Untuk itu Komunitas Penyelenggara Jasa Internet yang mengadakan pertemuan di Kantor Pusat Indosat berencana akan mengirimkan surat kepada Kementrian Kominfo dan Mahkamah Agung.
“Kami akan mengirimkan surat ke Kominfo minggu ini, untuk menanyakan status lisensi yang diberikan pemerintah kepada kami apakah masih berlaku atau tidak,” kata Ketua Umum Asosiasi Penyelenggara Jasa Internet Indonesia (APJII) Semmy Pangerapan dikutip dari Detikinet.
Sementara surat kepada MA adalah untuk meminta fatwa dan menanyakan apakah izin yang dimiliki ISP bisa berdampak pada semua ISP di Indonesia, karena sebagian besar menggunakan skema bisnis yang sama dengan IM2.
Selain akan mengirimkan surat kepada Kementerian Kominfo dan MA, Komunitas Penyelenggara Jasa Internet juga akan menggalang aksi pita hitam sebagai bentuk keprihatinan.
Situasi ini sendiri membuat pengguna internet di Indonesia terancam tak dapat akses.
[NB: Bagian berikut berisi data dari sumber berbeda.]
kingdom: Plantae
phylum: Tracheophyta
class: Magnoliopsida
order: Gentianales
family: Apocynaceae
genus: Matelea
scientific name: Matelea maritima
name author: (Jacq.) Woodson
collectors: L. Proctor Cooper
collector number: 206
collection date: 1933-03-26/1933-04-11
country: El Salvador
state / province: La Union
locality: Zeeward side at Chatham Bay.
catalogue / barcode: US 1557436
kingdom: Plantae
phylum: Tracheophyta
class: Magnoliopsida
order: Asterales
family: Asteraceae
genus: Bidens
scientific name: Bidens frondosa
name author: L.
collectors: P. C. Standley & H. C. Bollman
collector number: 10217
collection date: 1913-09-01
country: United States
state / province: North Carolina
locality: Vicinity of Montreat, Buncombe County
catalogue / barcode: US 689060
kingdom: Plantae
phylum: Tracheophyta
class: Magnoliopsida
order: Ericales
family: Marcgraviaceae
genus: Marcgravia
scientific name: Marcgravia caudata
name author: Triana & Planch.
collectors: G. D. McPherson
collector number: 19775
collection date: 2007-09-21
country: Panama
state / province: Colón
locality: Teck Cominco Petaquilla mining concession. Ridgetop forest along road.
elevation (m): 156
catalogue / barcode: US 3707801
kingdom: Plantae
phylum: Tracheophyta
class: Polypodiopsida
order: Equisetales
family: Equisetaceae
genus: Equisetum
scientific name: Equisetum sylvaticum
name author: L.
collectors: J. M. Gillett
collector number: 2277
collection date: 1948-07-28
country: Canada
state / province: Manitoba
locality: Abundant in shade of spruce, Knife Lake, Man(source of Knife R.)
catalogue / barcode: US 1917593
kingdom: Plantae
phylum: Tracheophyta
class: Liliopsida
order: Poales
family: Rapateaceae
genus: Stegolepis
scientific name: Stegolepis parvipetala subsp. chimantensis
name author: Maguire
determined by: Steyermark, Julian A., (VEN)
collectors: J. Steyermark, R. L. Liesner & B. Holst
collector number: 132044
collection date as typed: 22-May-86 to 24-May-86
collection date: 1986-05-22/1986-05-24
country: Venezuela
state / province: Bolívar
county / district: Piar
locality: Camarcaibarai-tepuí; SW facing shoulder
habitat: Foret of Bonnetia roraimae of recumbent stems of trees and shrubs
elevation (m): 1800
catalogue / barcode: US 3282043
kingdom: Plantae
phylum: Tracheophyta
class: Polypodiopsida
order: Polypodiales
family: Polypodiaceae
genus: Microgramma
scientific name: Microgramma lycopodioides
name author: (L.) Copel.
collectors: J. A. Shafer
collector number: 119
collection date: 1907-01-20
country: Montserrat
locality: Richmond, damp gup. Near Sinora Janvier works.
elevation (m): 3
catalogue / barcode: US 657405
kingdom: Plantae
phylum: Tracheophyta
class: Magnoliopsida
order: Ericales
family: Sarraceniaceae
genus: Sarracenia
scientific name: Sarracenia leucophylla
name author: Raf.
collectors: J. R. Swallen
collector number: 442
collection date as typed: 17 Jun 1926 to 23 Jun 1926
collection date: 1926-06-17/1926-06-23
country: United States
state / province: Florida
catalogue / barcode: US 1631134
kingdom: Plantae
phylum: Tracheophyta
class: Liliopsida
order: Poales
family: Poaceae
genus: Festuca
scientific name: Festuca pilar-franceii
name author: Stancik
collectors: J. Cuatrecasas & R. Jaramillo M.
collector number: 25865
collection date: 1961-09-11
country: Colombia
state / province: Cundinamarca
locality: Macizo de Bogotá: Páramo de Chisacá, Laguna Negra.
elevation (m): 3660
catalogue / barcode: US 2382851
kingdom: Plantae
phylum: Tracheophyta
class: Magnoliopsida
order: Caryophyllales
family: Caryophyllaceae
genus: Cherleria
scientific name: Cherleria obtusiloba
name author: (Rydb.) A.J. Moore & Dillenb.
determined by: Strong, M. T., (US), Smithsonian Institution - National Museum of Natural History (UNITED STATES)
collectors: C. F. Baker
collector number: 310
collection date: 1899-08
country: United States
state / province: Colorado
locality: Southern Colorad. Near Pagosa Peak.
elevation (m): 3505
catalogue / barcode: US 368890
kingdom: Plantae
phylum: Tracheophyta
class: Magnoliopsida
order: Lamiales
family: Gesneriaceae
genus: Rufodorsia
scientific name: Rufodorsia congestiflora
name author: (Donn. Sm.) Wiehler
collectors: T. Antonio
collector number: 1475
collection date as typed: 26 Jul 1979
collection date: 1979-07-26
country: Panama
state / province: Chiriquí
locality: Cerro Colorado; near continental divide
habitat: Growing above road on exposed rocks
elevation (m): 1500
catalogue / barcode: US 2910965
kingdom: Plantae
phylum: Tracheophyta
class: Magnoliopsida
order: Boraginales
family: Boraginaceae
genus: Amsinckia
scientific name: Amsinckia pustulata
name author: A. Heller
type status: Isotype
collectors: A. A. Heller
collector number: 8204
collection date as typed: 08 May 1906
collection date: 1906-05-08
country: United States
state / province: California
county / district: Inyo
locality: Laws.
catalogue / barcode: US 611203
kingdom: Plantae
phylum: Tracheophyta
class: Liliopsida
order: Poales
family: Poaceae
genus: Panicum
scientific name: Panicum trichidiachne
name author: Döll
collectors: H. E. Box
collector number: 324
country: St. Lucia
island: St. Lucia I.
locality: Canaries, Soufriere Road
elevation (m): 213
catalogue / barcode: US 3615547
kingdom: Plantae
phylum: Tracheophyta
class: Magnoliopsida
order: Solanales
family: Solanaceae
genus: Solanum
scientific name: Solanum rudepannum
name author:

Pasalnya jika jawaban MA menyatakan fatwa berlaku sama, maka penyelenggaran jasa Internet di Indonesia akan memutuskan koneksi, karena terancam masuk penjara.
Jika hal itu terjadi maka Indonesia akan mengalami kerugian dan dampak sangat besar. Diperkirakan setiap jam akan ada Rp 90 Miliar yang akan hilang, karena transaksi internet di Indonesia menghasilkan Rp 3 miliar per dua menit.
Indar Atmanto sendiri divonis 8 tahun penjara akibat kasus tuduhan korupsi pengadaan jaringan 2,1 GHz/3G PT Indosat. Sempat mengajukan kasasi, namun usaha tersebut ditolak oleh MA.
Selain itu Indar juga diwajibkan membayar denda Rp 300 juta subsider kurungan 6 bulan. Dan IM2 sendiri mendapat hukuman membayar uang pengganti senilai Rp 1.358.343.346.670.